### Problem requirements
Will you set down every line of text in the records below, character for character, leaving the pictures out of your answer?
---------- Exercise inputs
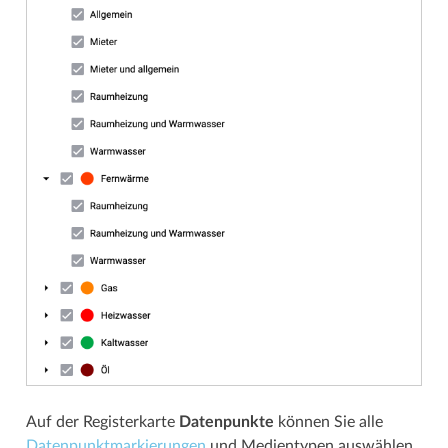
Auf der Registerkarte
Datenpunkte
können Sie alle
Datenpunkt­­markierungen
und Medientypen auswählen,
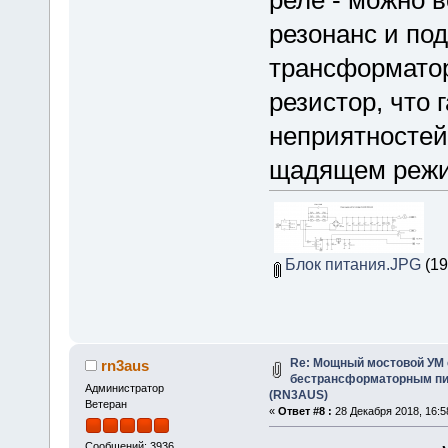
резонанс и по
трансформатор
резистор, что 
неприятностей,
щадящем режи
Блок питания.JPG
(19
Re: Мощный мостовой УМ
rn3aus
бестрансформаторным пит
Администратор
(RN3AUS)
Ветеран
«
Ответ #8 :
28 Декабря 2018, 16:5
Сообщений: 3936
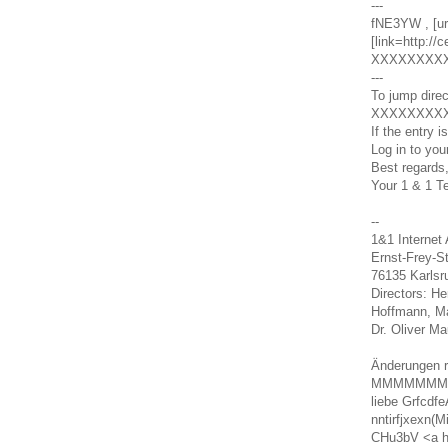
---
fNE3YW , [url
[link=http://
XXXXXXXX
---
To jump direc
XXXXXXXX
If the entry
i
Log in
to you
Best regards
Your 1 &
1 T
--
1&1 Internet
Ernst-Frey-S
76135 Karlsr
Directors
:
He
Hoffmann
,
M
Dr.
Oliver
Ma
Änderungen 
MMMMMMM
liebe Grfcdf
nntirfjxexn(M
CHu3bV <a h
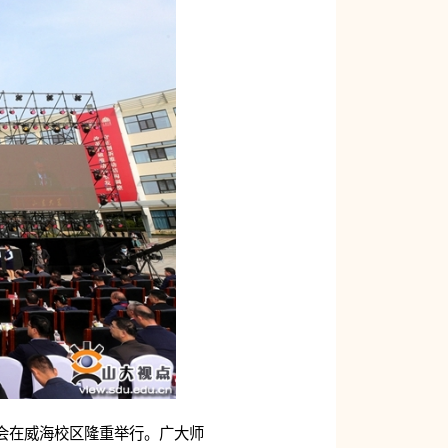
大会在威海校区隆重举行。广大师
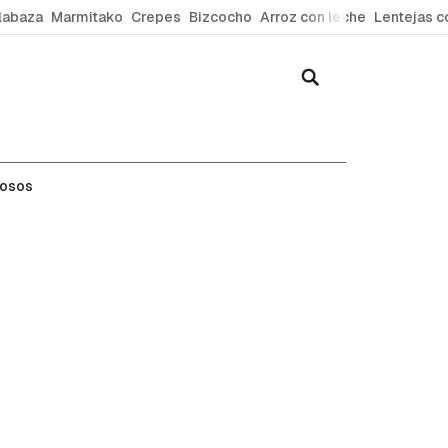
labaza
Marmitako
Crepes
Bizcocho
Arroz con leche
Lentejas c
mosos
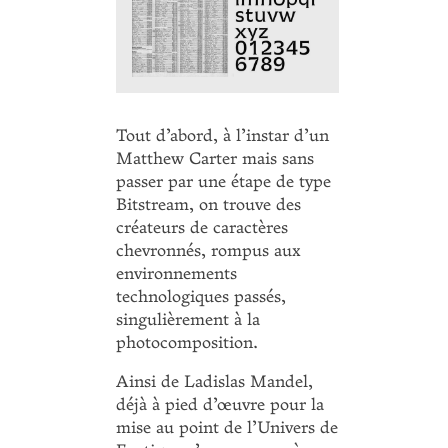
Tout d’abord, à l’instar d’un
Matthew Carter mais sans
passer par une étape de type
Bitstream, on trouve des
créateurs de caractères
chevronnés, rompus aux
environne­ments
technologiques passés,
singulièrement à la
photocomposition.
Ainsi de Ladislas Mandel,
déjà à pied d’œuvre pour la
mise au point de l’Univers de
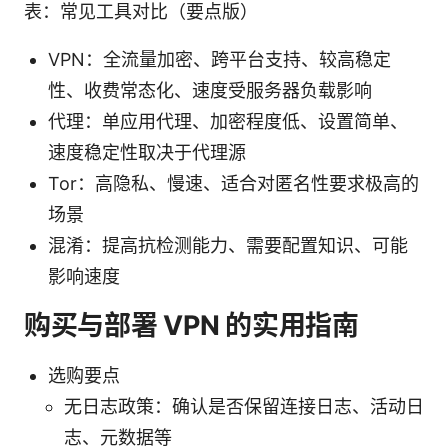
表：常见工具对比（要点版）
VPN：全流量加密、跨平台支持、较高稳定
性、收费常态化、速度受服务器负载影响
代理：单应用代理、加密程度低、设置简单、
速度稳定性取决于代理源
Tor：高隐私、慢速、适合对匿名性要求极高的
场景
混淆：提高抗检测能力、需要配置知识、可能
影响速度
购买与部署 VPN 的实用指南
选购要点
无日志政策：确认是否保留连接日志、活动日
志、元数据等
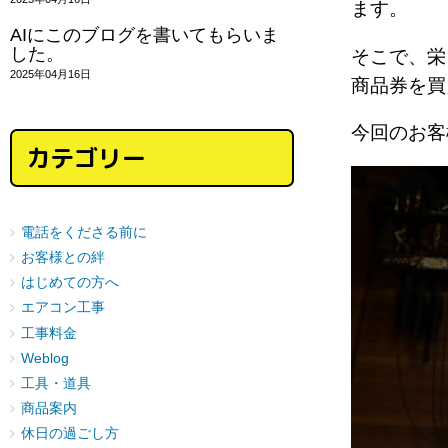
ます。
AIにこのブログを書いてもらいま
した。
そこで、栄
2025年04月16日
商品券を
今回のお客
カテゴリー
電話をくださる前に
お客様との絆
はじめての方へ
エアコン工事
工事料金
Weblog
工具・道具
商品案内
休日の過ごし方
--------------------
### Answer space
Auf der Registerkarte
Datenpunkte
können Sie alle
Datenpunkt­­markierungen
und Medientypen auswählen,
резонанс и по
трансформатор
резистор, что 
неприятностей,
щадящем режи
Блок питания.JPG
(19
Re: Мощный мостовой УМ
rn3aus
бестрансформаторным пит
Администратор
(RN3AUS)
Ветеран
«
Ответ #8 :
28 Декабря 2018, 16:5
Сообщений: 3936
---
fNE3YW , [url
[link=http://
XXXXXXXX
---
To jump direc
XXXXXXXX
If the entry
i
Log in
to you
Best regards
Your 1 &
1 T
--
1&1 Internet
Ernst-Frey-S
76135 Karlsr
Directors
:
He
Hoffmann
,
M
Dr.
Oliver
Ma
Änderungen 
MMMMMMM
liebe Grfcdf
nntirfjxexn(M
CHu3bV <a h
大会在威海校区隆重举行。广大师
labaza
Marmitako
Crepes
Bizcocho
Arroz con leche
Lentejas c
mosos
Tout d’abord, à l’instar d’un
Matthew Carter mais sans
passer par une étape de type
Bitstream, on trouve des
créateurs de caractères
chevronnés, rompus aux
environne­ments
technologiques passés,
singulièrement à la
photocomposition.
Ainsi de Ladislas Mandel,
déjà à pied d’œuvre pour la
mise au point de l’Univers de
表：常见工具对比（要点版）
VPN：全流量加密、跨平台支持、较高稳定
性、收费常态化、速度受服务器负载影响
代理：单应用代理、加密程度低、设置简单、
速度稳定性取决于代理源
Tor：高隐私、慢速、适合对匿名性要求极高的
场景
混淆：提高抗检测能力、需要配置知识、可能
影响速度
购买与部署 VPN 的实用指南
选购要点
无日志政策：确认是否保留连接日志、活动日
志、元数据等
ます。
AIにこのブログを書いてもらいま
した。
そこで、栄
2025年04月16日
商品券を
今回のお客
カテゴリー
電話をくださる前に
お客様との絆
はじめての方へ
エアコン工事
工事料金
Weblog
工具・道具
商品案内
休日の過ごし方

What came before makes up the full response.